WORK REQUEST → Retype all of the listing exactly, with no pictures.

GIVEN DATA →
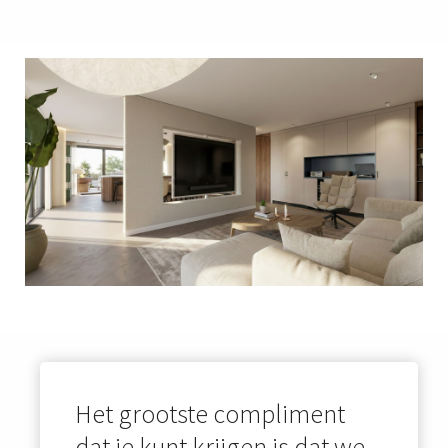
Het grootste compliment
dat je kunt krijgen is dat we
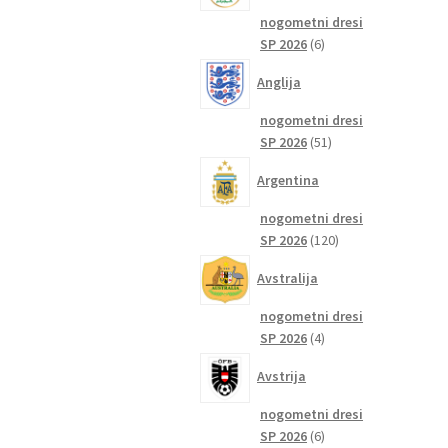
nogometni dresi
6
SP 2026
6
izdelkov
Anglija
nogometni dresi
51
SP 2026
51
izdelkov
Argentina
nogometni dresi
120
SP 2026
120
izdelkov
Avstralija
nogometni dresi
4
SP 2026
4
izdelki
Avstrija
nogometni dresi
6
SP 2026
6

EXERCISE ANSWER →
Het grootste compliment
dat je kunt krijgen is dat we
nogometni dresi
6
SP 2026
6
izdelkov
Anglija
nogometni dresi
51
SP 2026
51
izdelkov
Argentina
nogometni dresi
120
SP 2026
120
izdelkov
Avstralija
nogometni dresi
4
SP 2026
4
izdelki
Avstrija
nogometni dresi
6
SP 2026
6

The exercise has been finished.